The ways a taxpayer can choose to spend his or her tax-refund dollars are virtually limitless. But it goes without saying that not all of them are especially wise and responsible options. (And many of the most tempting ways to spend the funds fall squarely outside the forward-thinking category.)
Sure, anytime a monetary windfall like a tax refund lands, a splurge or two may well be in order. But for those looking to put the bulk of their funds toward an improved financial future, spending lavishly on things like shopping sprees, lottery tickets, extended vacations and the like are typically not the best investments.
So, what are some of the best ways you can invest your tax refund to put yourself in a better financial position down the road? Consider these six wise ways to invest (at least the majority of) your tax refund:
- Pay down your debt — Perhaps the smartest move for anyone carrying high-interest debt — including credit card debt, which in the U.S. carries an average APR of over 16% — is to pay it down as much and as quickly as possible. These kinds of debts can serve as a serious drag on any consumer’s bottom line. And when they are allowed to linger, they grow. In fact, the amount paid in interest over time can in many cases exceed the amount borrowed, resulting in a persistent (and growing) financial burden.
- Create an emergency fund — Unfortunately, unexpected expenses are a fact of life. And when the car needs repairs or the basement floods, consumers who don’t have the cash on hand to remedy these misfortunes may have to resort to paying the bills with a credit card — all too often resulting in the financial quagmire outlined above. A good rule of thumb is to try to have at least three to six months’ worth of income stashed away in a rainy-day fund. But if that level of savings just isn’t realistic, putting as much as possible into a savings account can help you weather the storm when costly and unexpected expenses arise down the road.
- Fund your future retirement — Everyone would like to have enough money saved up to live comfortably in their retirement years. And whether you already have a 401(k) plan going through your employer or not, a tax refund presents a great opportunity to put funds away in an individual retirement account (IRA) and let it grow over time. Consider this: If a taxpayer puts a $3,000 refund away in a retirement account that’s earning an average return of 6% a year and leaves it untouched, he or she will have more than $5,000 in that account in 10 years, all from that single deposit alone. Put that same $3,000 amount into the account for each of those 10 years, and thanks to compounding interest, the $30,000 total put into the account will have become more than $40,000 at the end of the decade. Do the same for 20 years, and the $60,000 total deposited will have nearly doubled to around $120,000.

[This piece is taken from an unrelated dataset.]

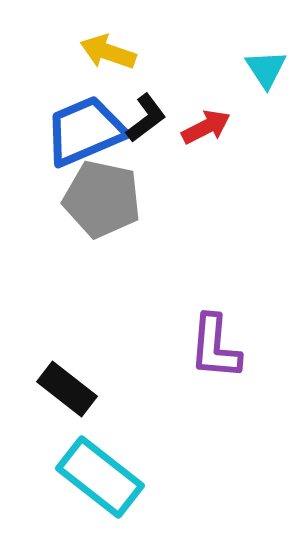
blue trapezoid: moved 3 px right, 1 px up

- Improve your home — If you own your own home, investing in it is a way to both improve your daily quality of life now, and increase the value of your home so that you make more money when you sell it later. Further, some home improvements, such as installing new windows or upgrading old appliances, can deliver big energy savings that cut down on your monthly bills, helping you improve your long-term financial position. If you’ve got a home enhancement in mind that your tax refund will cover, investing in it is a great way to boost your at-home happiness and build equity in what, if you’re like most people at least, is your most valuable single financial asset.
- … or pay down your mortgage principal — For many homebuyers, very little of the monthly payment they make on their homes actually pays down the mortgage principal, as the initial years of payments instead go primarily toward paying off the interest on the long-term home loan. But when extra payments are made — with a tax refund, for example — the full amount of the pre-payment can typically be applied directly toward paying down the principal. And because paying down the principal will reduce the amount paid in interest over time, this can result in substantial savings for the homebuyer over the long haul — not to mention shorten the window to full mortgage payoff.
- Invest in yourself — Building on your professional skills is a great way to boost your career prospects, whether it be by earning a salary-increasing promotion or finding a new, higher-paying job. If you feel strongly that acquiring specific, sought-after skills would increase your value in the workplace, consider using your tax refund to pay for the tuition needed to gain the knowledge and expertise that can help you advance your career. In addition, you may be able to deduct the cost of any classes you take from your taxable income, potentially lowering your tax liability — and increasing the amount of your tax return — next year.